Das Abwehrsystem der israelischen Armee lässt nach eigenen Angaben 90 Prozent aller Raketen aus dem Gazastreifen noch in der Luft explodieren. Trotzdem warnte Militärexperte Ben Yischai am Mittwoch in der Zeitung "Yedioth Ahronoth" davor, sich von der Präzision des Schutzschilds blenden zu lassen. Auch die Hamas weiß, dass die Abwehrkapazität des Verteidigungssystems begrenzt ist und hat inzwischen wiederholt Dutzende Raketen auf einmal abgefeuert.

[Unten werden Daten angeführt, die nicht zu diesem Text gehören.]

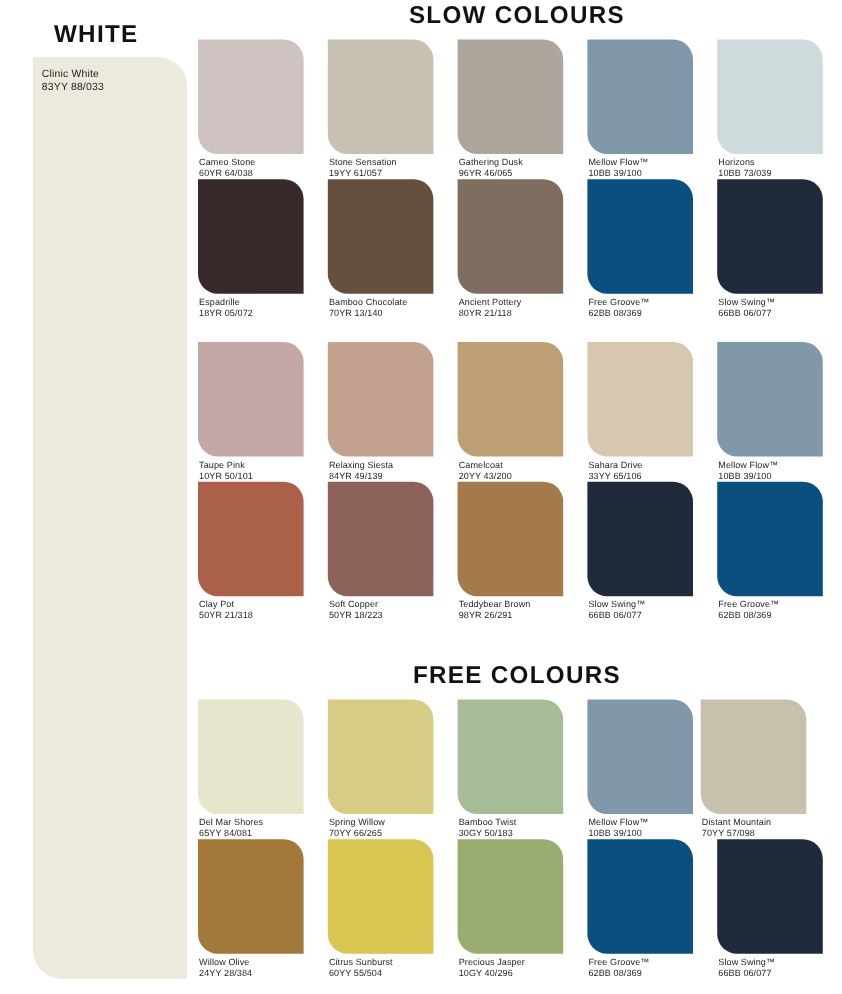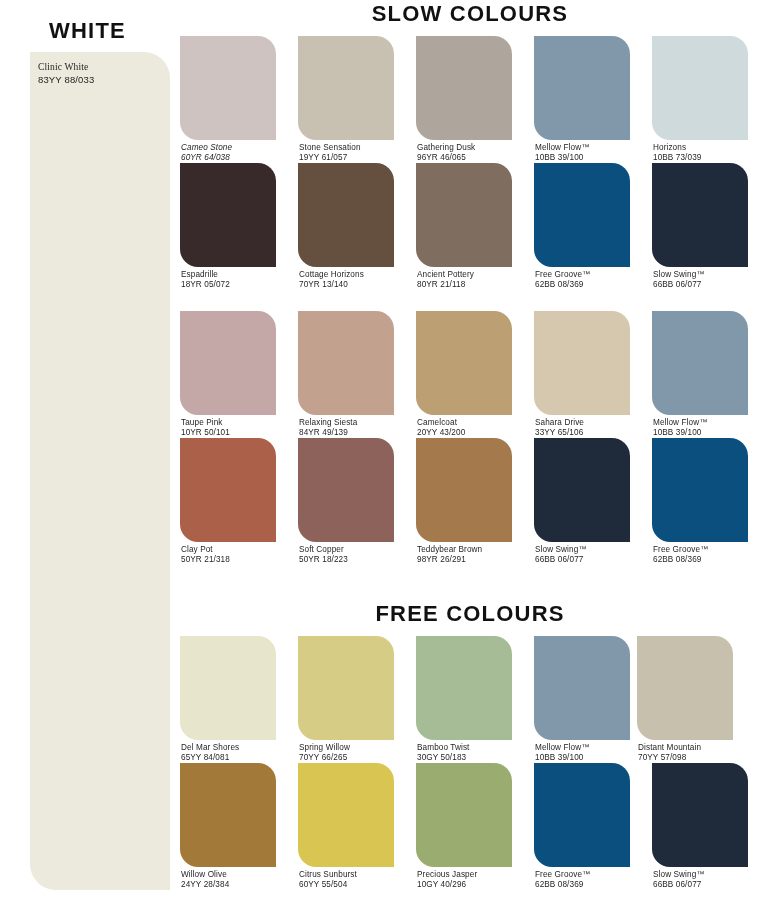--- a/index.html
+++ b/index.html
@@ -35,7 +35,7 @@
     font-size:9.5px;line-height:11.5px;color:#1f1f1f;
     letter-spacing:0.15px;
   }
-  .white-chip-label .cname{display:block;font-family:Liberation Serif, serif;}
+  .white-chip-label .cname{display:block;}
   .white-chip-label .ccode{display:block;}
 
   

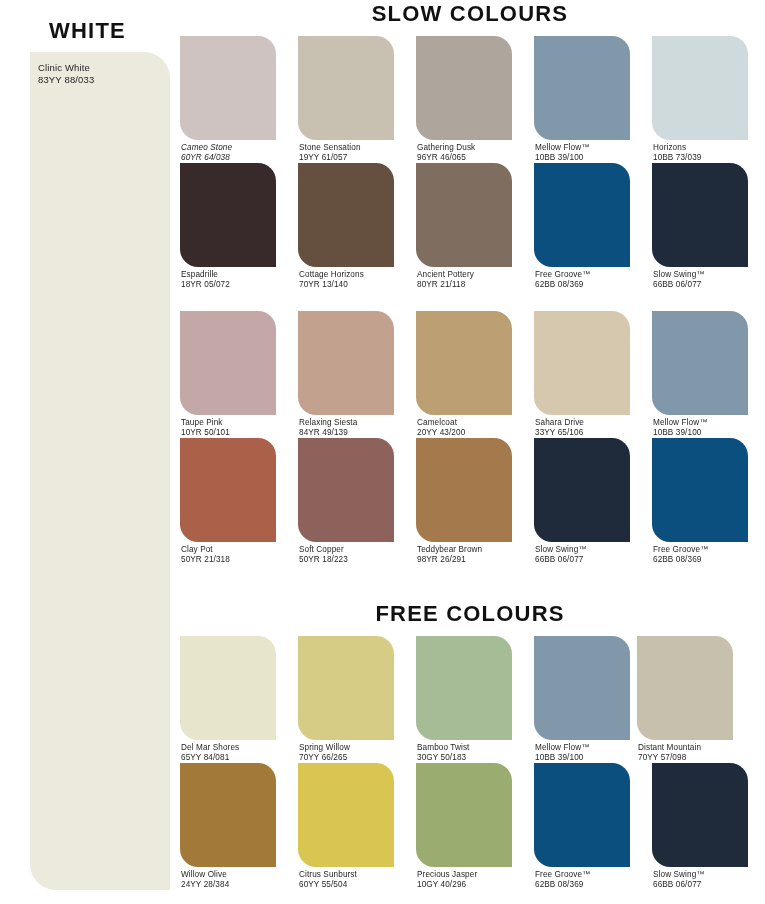--- a/index.html
+++ b/index.html
@@ -90,7 +90,7 @@
       <div class="section" style="top: 0px;">
         <div class="section-title">SLOW COLOURS</div>
         <div class="row" style="margin-top: 8px;">
-          <div class="cell" style="left: 5px; font-style: italic;">
+          <div class="cell" style="left: 5px;">
             <div class="swatch" style="background: rgb(206, 195, 192);"></div>
             <div class="cell-label">
               <span class="cname">Cameo Stone</span>

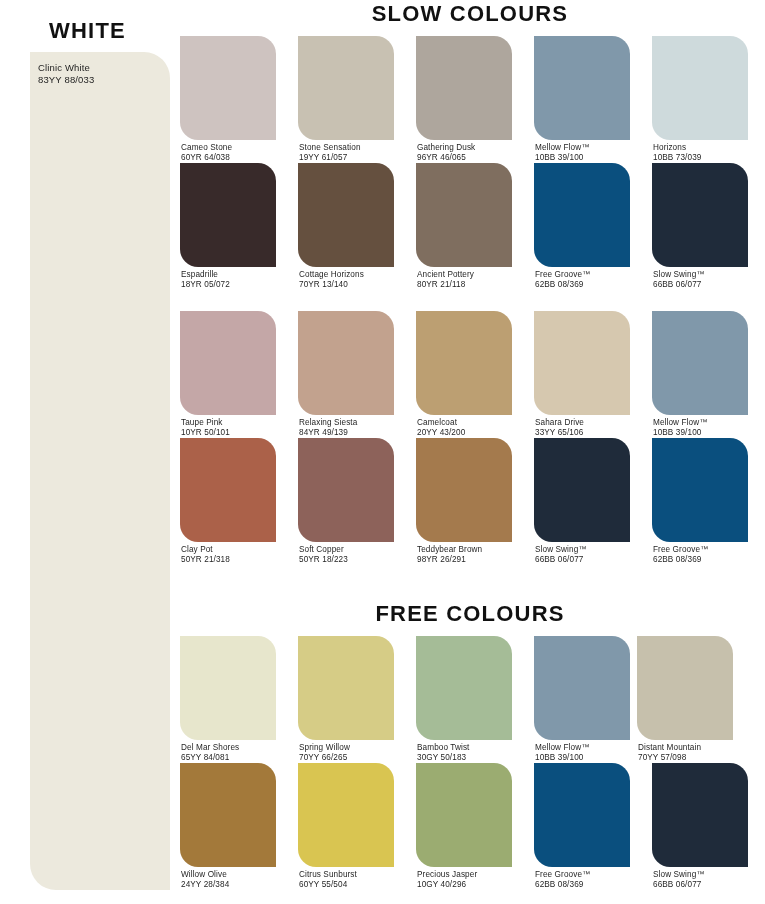--- a/index.html
+++ b/index.html
@@ -137,7 +137,7 @@
           <div class="cell" style="left: 123px;">
             <div class="swatch" style="background: rgb(101, 80, 63);"></div>
             <div class="cell-label">
-              <span class="cname">Cottage Horizons</span>
+              <span class="cname">Bamboo Chocolate</span>
               <span class="ccode">70YR 13/140</span>
             </div>
           </div>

Israelis, die sich dennoch in Gelassenheit üben, werden immer wieder von der Realität eingeholt. So erging es Diana aus Jerusalem: In fünf Tagen will die 28-Jährige heiraten. Gestern erfuhr sie, dass die Armee ihren Trauzeugen kurzfristig als Reservist zum Einsatz nach Gaza eingezogen hat. Ob er rechtzeitig zurückkommt oder sogar Kriegsopfer wird, ist ungewiss. Jeden Tag kann die Armee weitere Hochzeitsgäste abziehen.

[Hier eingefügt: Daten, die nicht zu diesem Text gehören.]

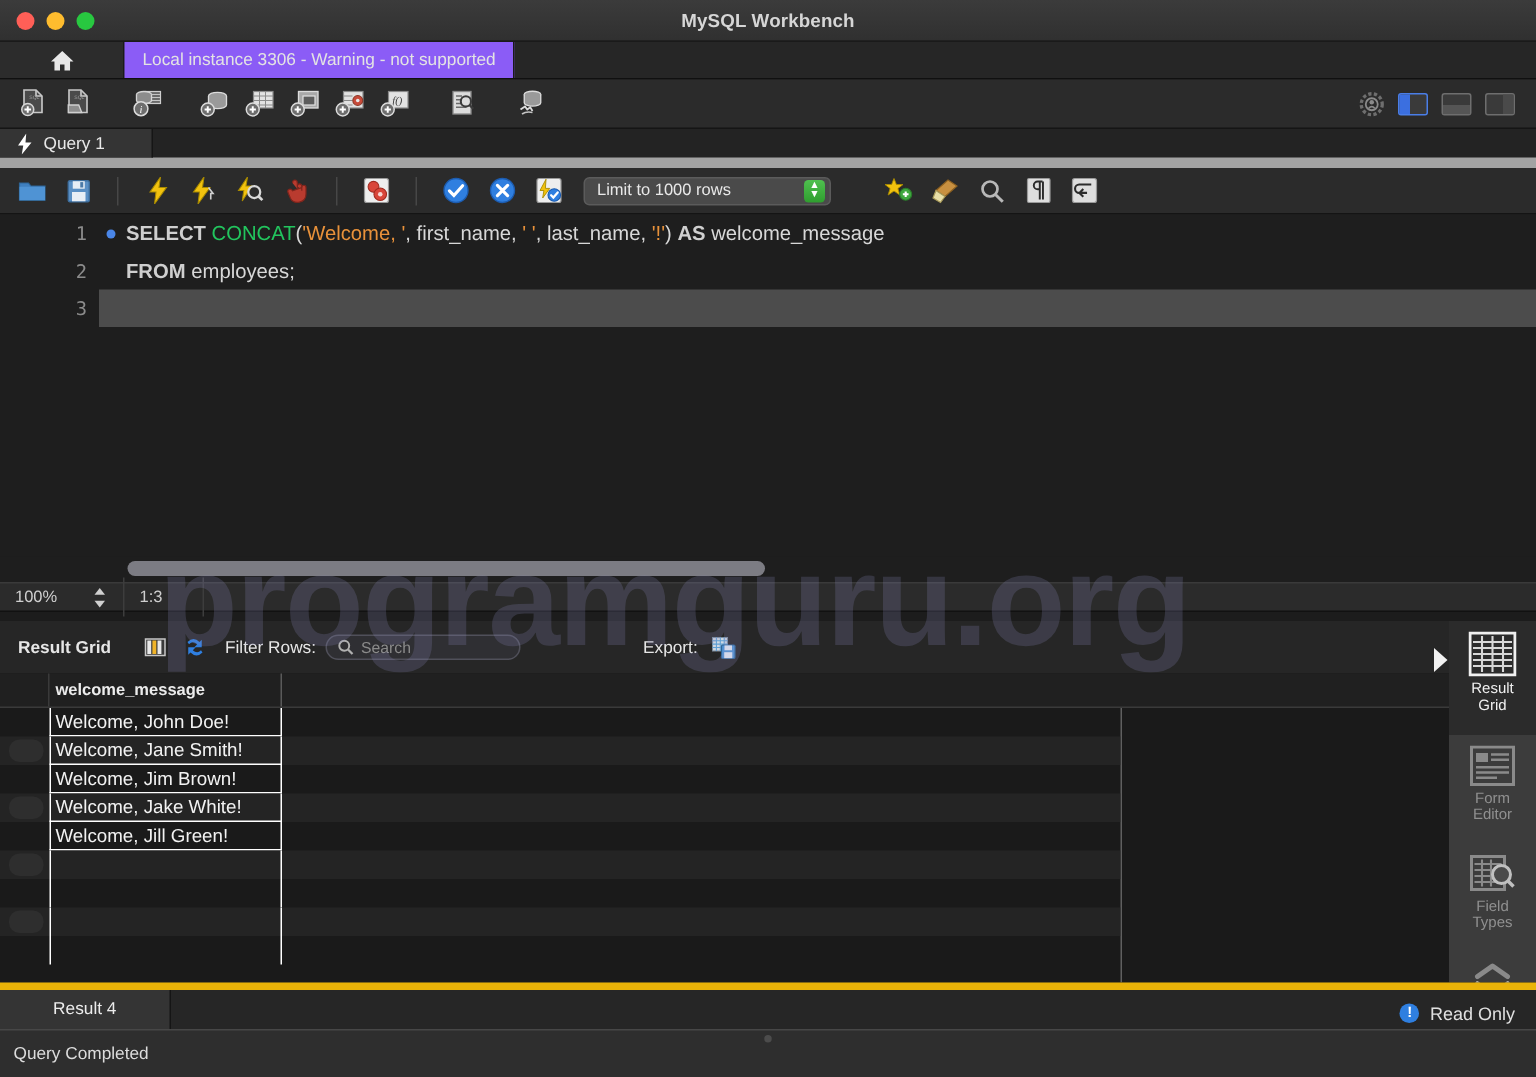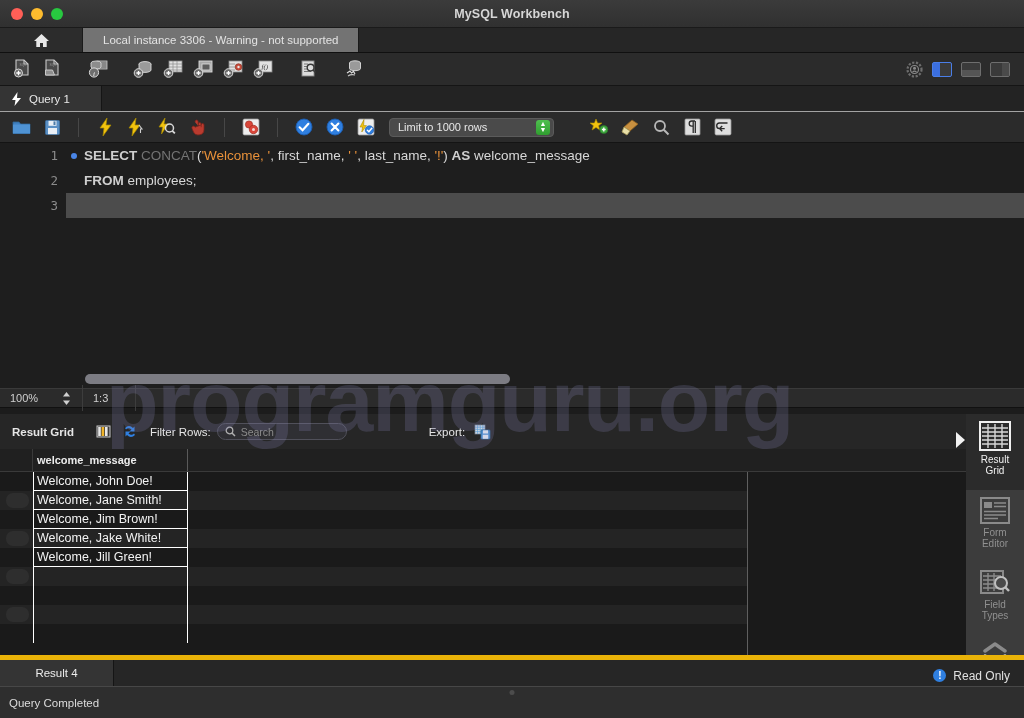--- a/index.html
+++ b/index.html
@@ -40,8 +40,8 @@
     background: #2c2c2c; border-right: 1px solid #1a1a1a;
   }
   .conn-tab {
-    padding: 0 20px; display: flex; align-items: center;
-    background: #737373; border-right: 1px solid #1a1a1a;
+    padding: 0 12px; display: flex; align-items: center;
+    background: #8b5cf6; border-right: 1px solid #1a1a1a;
     font-size: 11.5px; color: #e3e3e3;
   }
 

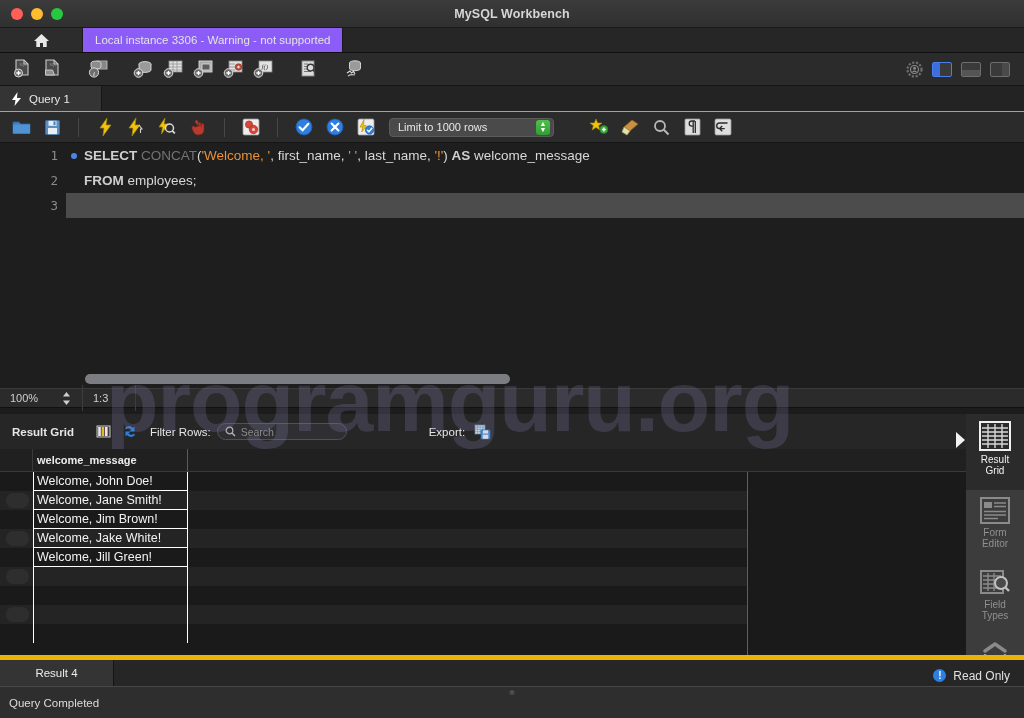--- a/index.html
+++ b/index.html
@@ -70,7 +70,7 @@
   
   .querytabs {
     position: absolute; left: 0; top: 86px; width: 1024px; height: 26px;
-    background: #232323; border-bottom: 1px solid #a3a3a3;
+    background: #232323; border-bottom: 7px solid #a3a3a3;
     display: flex; align-items: stretch;
   }
   .qtab {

Feiern? Aber bitte privat!
Auch in der Westbank liegen Freud und Leid in diesen Tagen eng beieinander. Nachdem Schulabgänger aus Bethlehem am vergangenen Dienstag die Ergebnisse ihrer Aufnahmeprüfungen für umliegende Universitäten erhalten hatten, waren Feuerwerke zu sehen, während Autokorsos hupend durch die Gegend fuhren. "Unglaublich", fasst eine israelische Journalistin die Reaktion eines palästinensischen Freundes zusammen. "Da findet gerade ein Massaker in Gaza statt und die Leute haben nichts Besseres zu tun, als Feuerwerke zu zünden." Feiern wäre grundsätzlich in Ordnung, aber bitte im privaten Rahmen.
Sogar der ansonsten so ausgelassene Mahmoud aus Ramallah wirkt zurzeit ernst. Er bemüht sich gerade, Hilfsaktionen für seine "Brüder und Schwestern" auf die Beine zu stellen. "Ich bin Gaza" oder "#FürGaza" prangt auf den T-Shirts, die seine Freunde und er verkaufen, um Spenden zu sammeln. "Diese Kampagne", sagt Mahmoud, "soll unserem Volk in Gaza zeigen, dass wir ihnen zur Seite stehen".